Collected data:
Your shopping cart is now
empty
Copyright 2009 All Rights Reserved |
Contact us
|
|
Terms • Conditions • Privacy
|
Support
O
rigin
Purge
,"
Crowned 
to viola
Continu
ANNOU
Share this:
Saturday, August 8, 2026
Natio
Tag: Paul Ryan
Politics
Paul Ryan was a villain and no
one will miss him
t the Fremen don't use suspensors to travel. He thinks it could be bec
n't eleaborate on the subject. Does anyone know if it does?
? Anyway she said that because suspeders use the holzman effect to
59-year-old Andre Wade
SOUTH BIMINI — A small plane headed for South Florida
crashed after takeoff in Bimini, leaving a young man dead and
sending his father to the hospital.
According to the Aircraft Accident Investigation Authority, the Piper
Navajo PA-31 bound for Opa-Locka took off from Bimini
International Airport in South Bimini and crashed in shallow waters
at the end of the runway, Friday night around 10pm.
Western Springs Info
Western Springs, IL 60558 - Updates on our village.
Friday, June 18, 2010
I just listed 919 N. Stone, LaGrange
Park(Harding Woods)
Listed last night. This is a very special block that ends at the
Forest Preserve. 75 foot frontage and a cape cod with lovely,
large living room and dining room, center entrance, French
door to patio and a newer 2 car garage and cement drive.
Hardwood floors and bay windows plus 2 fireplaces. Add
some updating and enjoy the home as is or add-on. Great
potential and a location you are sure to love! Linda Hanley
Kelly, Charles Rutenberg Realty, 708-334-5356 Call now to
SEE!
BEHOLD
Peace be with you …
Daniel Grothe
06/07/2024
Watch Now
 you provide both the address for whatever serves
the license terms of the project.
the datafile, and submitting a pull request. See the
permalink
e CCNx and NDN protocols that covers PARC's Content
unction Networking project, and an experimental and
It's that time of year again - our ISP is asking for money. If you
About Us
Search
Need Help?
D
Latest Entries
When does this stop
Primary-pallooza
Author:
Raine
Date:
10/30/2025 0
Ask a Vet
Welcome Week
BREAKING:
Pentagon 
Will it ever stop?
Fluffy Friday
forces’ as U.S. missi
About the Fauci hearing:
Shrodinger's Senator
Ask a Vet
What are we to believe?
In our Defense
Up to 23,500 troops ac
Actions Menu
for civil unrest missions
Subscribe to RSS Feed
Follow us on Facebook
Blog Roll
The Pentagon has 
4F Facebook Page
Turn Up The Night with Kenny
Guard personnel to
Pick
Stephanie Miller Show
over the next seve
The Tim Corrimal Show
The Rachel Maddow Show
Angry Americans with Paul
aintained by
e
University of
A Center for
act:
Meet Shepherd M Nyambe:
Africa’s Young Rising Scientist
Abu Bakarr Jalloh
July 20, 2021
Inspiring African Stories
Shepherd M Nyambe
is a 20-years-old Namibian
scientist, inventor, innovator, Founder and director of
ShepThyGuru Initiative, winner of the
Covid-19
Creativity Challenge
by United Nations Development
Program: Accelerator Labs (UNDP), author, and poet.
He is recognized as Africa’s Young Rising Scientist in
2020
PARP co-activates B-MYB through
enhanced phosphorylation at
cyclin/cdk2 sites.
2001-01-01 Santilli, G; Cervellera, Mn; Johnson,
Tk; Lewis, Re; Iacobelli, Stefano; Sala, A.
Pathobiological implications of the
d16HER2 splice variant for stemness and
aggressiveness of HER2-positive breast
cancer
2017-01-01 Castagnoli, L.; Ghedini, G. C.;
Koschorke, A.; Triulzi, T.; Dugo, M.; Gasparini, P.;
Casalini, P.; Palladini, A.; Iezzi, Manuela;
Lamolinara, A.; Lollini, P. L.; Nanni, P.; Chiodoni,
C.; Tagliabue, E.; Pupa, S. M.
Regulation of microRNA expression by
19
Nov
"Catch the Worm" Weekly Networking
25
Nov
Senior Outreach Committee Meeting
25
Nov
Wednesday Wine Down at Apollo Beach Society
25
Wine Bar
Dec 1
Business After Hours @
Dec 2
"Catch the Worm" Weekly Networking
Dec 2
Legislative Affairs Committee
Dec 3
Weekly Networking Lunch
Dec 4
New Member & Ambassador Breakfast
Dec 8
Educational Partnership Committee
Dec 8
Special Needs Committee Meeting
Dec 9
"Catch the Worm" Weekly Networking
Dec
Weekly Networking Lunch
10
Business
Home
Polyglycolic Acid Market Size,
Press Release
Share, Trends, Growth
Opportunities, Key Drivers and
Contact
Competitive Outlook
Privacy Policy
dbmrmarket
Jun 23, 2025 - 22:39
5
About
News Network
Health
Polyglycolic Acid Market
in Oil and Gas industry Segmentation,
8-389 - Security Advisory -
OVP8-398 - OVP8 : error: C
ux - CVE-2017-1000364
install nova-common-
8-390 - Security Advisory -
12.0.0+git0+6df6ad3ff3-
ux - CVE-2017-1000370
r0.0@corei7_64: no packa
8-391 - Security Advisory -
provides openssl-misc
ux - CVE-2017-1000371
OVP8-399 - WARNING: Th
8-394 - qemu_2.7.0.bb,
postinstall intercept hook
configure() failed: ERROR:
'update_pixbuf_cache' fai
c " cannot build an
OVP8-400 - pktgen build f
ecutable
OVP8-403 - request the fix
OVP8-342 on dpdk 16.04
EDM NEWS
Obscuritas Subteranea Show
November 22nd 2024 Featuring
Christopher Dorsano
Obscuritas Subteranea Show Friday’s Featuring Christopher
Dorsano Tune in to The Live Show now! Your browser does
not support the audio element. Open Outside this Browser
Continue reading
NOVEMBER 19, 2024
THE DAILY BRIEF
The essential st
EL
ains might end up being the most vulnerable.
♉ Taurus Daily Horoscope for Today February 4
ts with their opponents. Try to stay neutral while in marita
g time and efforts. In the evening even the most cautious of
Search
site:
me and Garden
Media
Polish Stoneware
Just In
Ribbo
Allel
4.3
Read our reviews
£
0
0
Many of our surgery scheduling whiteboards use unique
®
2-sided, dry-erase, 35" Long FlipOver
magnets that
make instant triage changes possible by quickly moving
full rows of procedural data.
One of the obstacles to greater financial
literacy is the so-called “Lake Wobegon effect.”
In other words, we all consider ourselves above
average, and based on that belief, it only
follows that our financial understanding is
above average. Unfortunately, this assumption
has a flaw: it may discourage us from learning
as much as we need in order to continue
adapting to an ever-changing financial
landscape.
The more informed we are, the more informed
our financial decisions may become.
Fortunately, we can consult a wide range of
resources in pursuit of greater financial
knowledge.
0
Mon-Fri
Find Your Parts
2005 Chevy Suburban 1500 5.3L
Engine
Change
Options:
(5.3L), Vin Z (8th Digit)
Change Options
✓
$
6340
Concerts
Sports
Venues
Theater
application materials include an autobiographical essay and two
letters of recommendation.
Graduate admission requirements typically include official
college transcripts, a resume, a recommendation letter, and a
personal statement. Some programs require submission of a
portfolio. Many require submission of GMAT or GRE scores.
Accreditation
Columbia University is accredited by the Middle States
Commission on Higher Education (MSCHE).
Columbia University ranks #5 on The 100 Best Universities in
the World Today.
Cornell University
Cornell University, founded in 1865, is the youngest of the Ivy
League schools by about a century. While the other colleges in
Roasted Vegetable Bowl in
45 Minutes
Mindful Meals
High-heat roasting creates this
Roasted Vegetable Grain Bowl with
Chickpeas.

→ **TO DO**: All records shown above are to be reproduced without any alteration.

→ **PROBLEM SOLUTION**:
Your shopping cart is now
empty
Copyright 2009 All Rights Reserved |
Contact us
|
|
Terms • Conditions • Privacy
|
Support
O
rigin
Purge
,"
Crowned 
to viola
Continu
ANNOU
Share this:
Saturday, August 8, 2026
Natio
Tag: Paul Ryan
Politics
Paul Ryan was a villain and no
one will miss him
t the Fremen don't use suspensors to travel. He thinks it could be bec
n't eleaborate on the subject. Does anyone know if it does?
? Anyway she said that because suspeders use the holzman effect to
59-year-old Andre Wade
SOUTH BIMINI — A small plane headed for South Florida
crashed after takeoff in Bimini, leaving a young man dead and
sending his father to the hospital.
According to the Aircraft Accident Investigation Authority, the Piper
Navajo PA-31 bound for Opa-Locka took off from Bimini
International Airport in South Bimini and crashed in shallow waters
at the end of the runway, Friday night around 10pm.
Western Springs Info
Western Springs, IL 60558 - Updates on our village.
Friday, June 18, 2010
I just listed 919 N. Stone, LaGrange
Park(Harding Woods)
Listed last night. This is a very special block that ends at the
Forest Preserve. 75 foot frontage and a cape cod with lovely,
large living room and dining room, center entrance, French
door to patio and a newer 2 car garage and cement drive.
Hardwood floors and bay windows plus 2 fireplaces. Add
some updating and enjoy the home as is or add-on. Great
potential and a location you are sure to love! Linda Hanley
Kelly, Charles Rutenberg Realty, 708-334-5356 Call now to
SEE!
BEHOLD
Peace be with you …
Daniel Grothe
06/07/2024
Watch Now
 you provide both the address for whatever serves
the license terms of the project.
the datafile, and submitting a pull request. See the
permalink
e CCNx and NDN protocols that covers PARC's Content
unction Networking project, and an experimental and
It's that time of year again - our ISP is asking for money. If you
About Us
Search
Need Help?
D
Latest Entries
When does this stop
Primary-pallooza
Author:
Raine
Date:
10/30/2025 0
Ask a Vet
Welcome Week
BREAKING:
Pentagon 
Will it ever stop?
Fluffy Friday
forces’ as U.S. missi
About the Fauci hearing:
Shrodinger's Senator
Ask a Vet
What are we to believe?
In our Defense
Up to 23,500 troops ac
Actions Menu
for civil unrest missions
Subscribe to RSS Feed
Follow us on Facebook
Blog Roll
The Pentagon has 
4F Facebook Page
Turn Up The Night with Kenny
Guard personnel to
Pick
Stephanie Miller Show
over the next seve
The Tim Corrimal Show
The Rachel Maddow Show
Angry Americans with Paul
aintained by
e
University of
A Center for
act:
Meet Shepherd M Nyambe:
Africa’s Young Rising Scientist
Abu Bakarr Jalloh
July 20, 2021
Inspiring African Stories
Shepherd M Nyambe
is a 20-years-old Namibian
scientist, inventor, innovator, Founder and director of
ShepThyGuru Initiative, winner of the
Covid-19
Creativity Challenge
by United Nations Development
Program: Accelerator Labs (UNDP), author, and poet.
He is recognized as Africa’s Young Rising Scientist in
2020
PARP co-activates B-MYB through
enhanced phosphorylation at
cyclin/cdk2 sites.
2001-01-01 Santilli, G; Cervellera, Mn; Johnson,
Tk; Lewis, Re; Iacobelli, Stefano; Sala, A.
Pathobiological implications of the
d16HER2 splice variant for stemness and
aggressiveness of HER2-positive breast
cancer
2017-01-01 Castagnoli, L.; Ghedini, G. C.;
Koschorke, A.; Triulzi, T.; Dugo, M.; Gasparini, P.;
Casalini, P.; Palladini, A.; Iezzi, Manuela;
Lamolinara, A.; Lollini, P. L.; Nanni, P.; Chiodoni,
C.; Tagliabue, E.; Pupa, S. M.
Regulation of microRNA expression by
19
Nov
"Catch the Worm" Weekly Networking
25
Nov
Senior Outreach Committee Meeting
25
Nov
Wednesday Wine Down at Apollo Beach Society
25
Wine Bar
Dec 1
Business After Hours @
Dec 2
"Catch the Worm" Weekly Networking
Dec 2
Legislative Affairs Committee
Dec 3
Weekly Networking Lunch
Dec 4
New Member & Ambassador Breakfast
Dec 8
Educational Partnership Committee
Dec 8
Special Needs Committee Meeting
Dec 9
"Catch the Worm" Weekly Networking
Dec
Weekly Networking Lunch
10
Business
Home
Polyglycolic Acid Market Size,
Press Release
Share, Trends, Growth
Opportunities, Key Drivers and
Contact
Competitive Outlook
Privacy Policy
dbmrmarket
Jun 23, 2025 - 22:39
5
About
News Network
Health
Polyglycolic Acid Market
in Oil and Gas industry Segmentation,
8-389 - Security Advisory -
OVP8-398 - OVP8 : error: C
ux - CVE-2017-1000364
install nova-common-
8-390 - Security Advisory -
12.0.0+git0+6df6ad3ff3-
ux - CVE-2017-1000370
r0.0@corei7_64: no packa
8-391 - Security Advisory -
provides openssl-misc
ux - CVE-2017-1000371
OVP8-399 - WARNING: Th
8-394 - qemu_2.7.0.bb,
postinstall intercept hook
configure() failed: ERROR:
'update_pixbuf_cache' fai
c " cannot build an
OVP8-400 - pktgen build f
ecutable
OVP8-403 - request the fix
OVP8-342 on dpdk 16.04
EDM NEWS
Obscuritas Subteranea Show
November 22nd 2024 Featuring
Christopher Dorsano
Obscuritas Subteranea Show Friday’s Featuring Christopher
Dorsano Tune in to The Live Show now! Your browser does
not support the audio element. Open Outside this Browser
Continue reading
NOVEMBER 19, 2024
THE DAILY BRIEF
The essential st
EL
ains might end up being the most vulnerable.
♉ Taurus Daily Horoscope for Today February 4
ts with their opponents. Try to stay neutral while in marita
g time and efforts. In the evening even the most cautious of
Search
site:
me and Garden
Media
Polish Stoneware
Just In
Ribbo
Allel
4.3
Read our reviews
£
0
0
Many of our surgery scheduling whiteboards use unique
®
2-sided, dry-erase, 35" Long FlipOver
magnets that
make instant triage changes possible by quickly moving
full rows of procedural data.
One of the obstacles to greater financial
literacy is the so-called “Lake Wobegon effect.”
In other words, we all consider ourselves above
average, and based on that belief, it only
follows that our financial understanding is
above average. Unfortunately, this assumption
has a flaw: it may discourage us from learning
as much as we need in order to continue
adapting to an ever-changing financial
landscape.
The more informed we are, the more informed
our financial decisions may become.
Fortunately, we can consult a wide range of
resources in pursuit of greater financial
knowledge.
0
Mon-Fri
Find Your Parts
2005 Chevy Suburban 1500 5.3L
Engine
Change
Options:
(5.3L), Vin Z (8th Digit)
Change Options
✓
$
6340
Concerts
Sports
Venues
Theater
application materials include an autobiographical essay and two
letters of recommendation.
Graduate admission requirements typically include official
college transcripts, a resume, a recommendation letter, and a
personal statement. Some programs require submission of a
portfolio. Many require submission of GMAT or GRE scores.
Accreditation
Columbia University is accredited by the Middle States
Commission on Higher Education (MSCHE).
Columbia University ranks #5 on The 100 Best Universities in
the World Today.
Cornell University
Cornell University, founded in 1865, is the youngest of the Ivy
League schools by about a century. While the other colleges in
Roasted Vegetable Bowl in
45 Minutes
Mindful Meals
High-heat roasting creates this
Roasted Vegetable Grain Bowl with
Chickpeas.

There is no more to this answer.